The required answer is the run of lines from the one holding "Stelle. Unsere witzigen" to the end of the data below, copied exactly and free of pictures.

***** The input *****

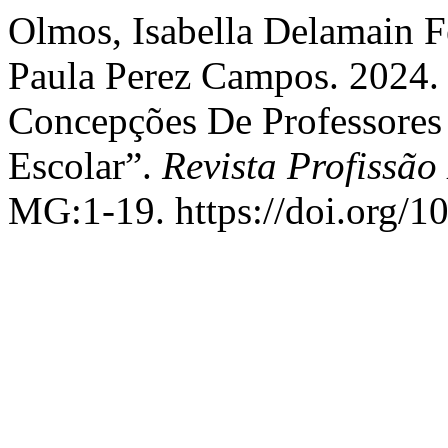
Olmos, Isabella Delamain F
Paula Perez Campos. 2024. 
Concepções De Professores 
Escolar”.
Revista Profissão
MG:1-19. https://doi.org/1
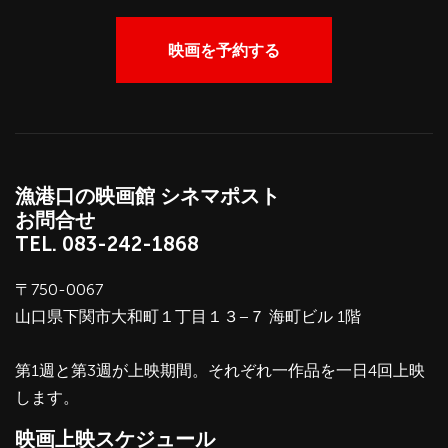
映画を予約する
漁港口の映画館 シネマポスト
お問合せ
TEL.
083-242-1868
〒750-0067
山口県下関市大和町１丁目１３−７ 海町ビル 1階
第1週と第3週が上映期間。それぞれ一作品を一日4回上映
します。
映画上映スケジュール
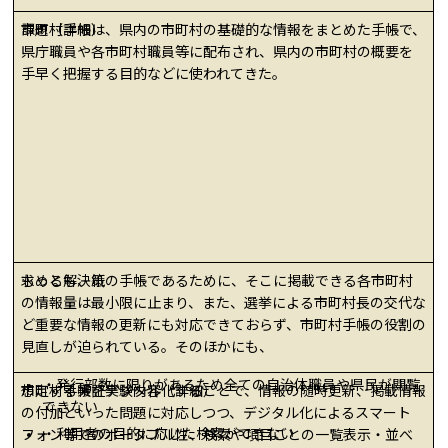
市町村手帳は、県内の市町村の基礎的な情報をまとめた手帳で、
課題（詳細）
県庁職員や各市町村職員等に配布され、県内の市町村の概要を
手早く把握する目的などに使われてきた。
もっとも、紙の手帳であるために、そこに掲載できる各市町村
求める解決策
の情報量は最小限に止まり、また、選挙による市町村長の交代な
ど重要な情報の更新にも対応できておらず、市町村手帳の役割の
見直しが迫られている。そのほかにも、
・発行部数に限りがあるため全ての自治体職員や県民が閲覧
市町村手帳をデジタル化することで、情報の随時更新、掲載情報
想定する実証実験内容（詳細）
できない
の付加といった問題に対応しつつ、デジタル化によるスマート
・利用者の目的に応じた検索ができない
フォン等でのポータブル性、検索や項目ごとの一覧表示・並べ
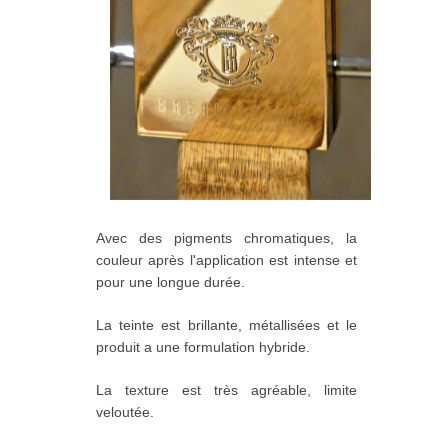
Avec des pigments chromatiques, la
couleur après l'application est intense et
pour une longue durée.
La teinte est brillante, métallisées et le
produit a une formulation hybride.
La texture est très agréable, limite
veloutée.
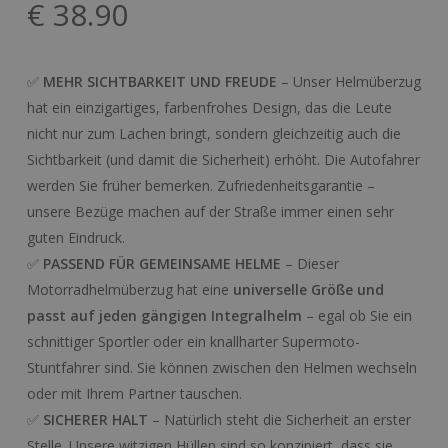
€
38.90
✅
MEHR SICHTBARKEIT UND FREUDE
– Unser Helmüberzug
hat ein einzigartiges, farbenfrohes Design, das die Leute
nicht nur zum Lachen bringt, sondern gleichzeitig auch die
Sichtbarkeit (und damit die Sicherheit) erhöht. Die Autofahrer
werden Sie früher bemerken. Zufriedenheitsgarantie –
unsere Bezüge machen auf der Straße immer einen sehr
guten Eindruck.
✅
PASSEND FÜR GEMEINSAME HELME
– Dieser
Motorradhelmüberzug hat eine
universelle Größe und
passt auf jeden gängigen Integralhelm
– egal ob Sie ein
schnittiger Sportler oder ein knallharter Supermoto-
Stuntfahrer sind. Sie können zwischen den Helmen wechseln
oder mit Ihrem Partner tauschen.
✅
SICHERER HALT
– Natürlich steht die Sicherheit an erster
Stelle. Unsere witzigen Hüllen sind so konzipiert, dass sie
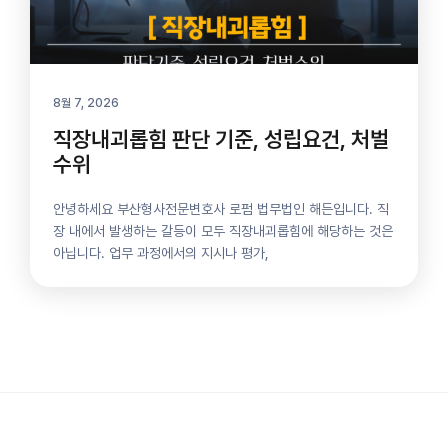
8월 7, 2026
직장내괴롭힘 판단 기준, 성립요건, 처벌
수위
안녕하세요 부산형사전문변호사 로펌 법무법인 해든입니다. 직
장 내에서 발생하는 갈등이 모두 직장내괴롭힘에 해당하는 것은
아닙니다. 업무 과정에서의 지시나 평가,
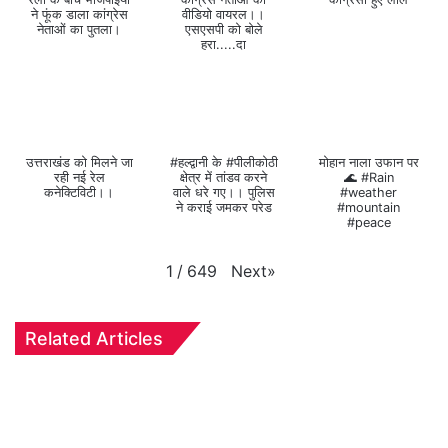
ने फूंक डाला कांग्रेस
वीडियो वायरल।।
नेताओं का पुतला।
एसएसपी को बोले
हरा.....दा
उत्तराखंड को मिलने जा
#हल्द्वानी के #पीलीकोठी
मोहान नाला उफान पर
रही नई रेल
क्षेत्र में तांडव करने
🌊 #Rain
कनेक्टिविटी।।
वाले धरे गए।। पुलिस
#weather
ने कराई जमकर परेड
#mountain
#peace
Next
»
1
/
649
Related Articles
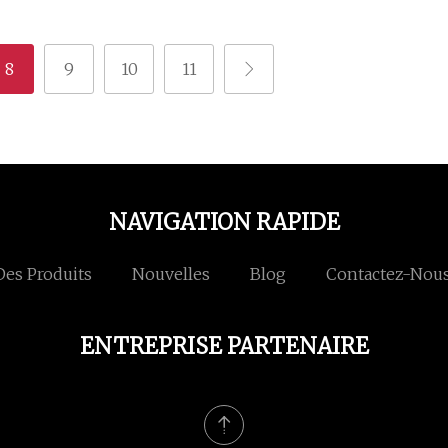
8
9
10
11
NAVIGATION RAPIDE
Des Produits
Nouvelles
Blog
Contactez-Nou
ENTREPRISE PARTENAIRE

*****

Solution for this exercise:
Stelle. Unsere witzigen Hüllen sind so konzipiert, dass sie
8월 7, 2026
직장내괴롭힘 판단 기준, 성립요건, 처벌
수위
안녕하세요 부산형사전문변호사 로펌 법무법인 해든입니다. 직
장 내에서 발생하는 갈등이 모두 직장내괴롭힘에 해당하는 것은
아닙니다. 업무 과정에서의 지시나 평가,
ने फूंक डाला कांग्रेस
वीडियो वायरल।।
नेताओं का पुतला।
एसएसपी को बोले
हरा.....दा
उत्तराखंड को मिलने जा
#हल्द्वानी के #पीलीकोठी
मोहान नाला उफान पर
रही नई रेल
क्षेत्र में तांडव करने
🌊 #Rain
कनेक्टिविटी।।
वाले धरे गए।। पुलिस
#weather
ने कराई जमकर परेड
#mountain
#peace
Next
»
1
/
649
Related Articles
8
9
10
11
NAVIGATION RAPIDE
Des Produits
Nouvelles
Blog
Contactez-Nou
ENTREPRISE PARTENAIRE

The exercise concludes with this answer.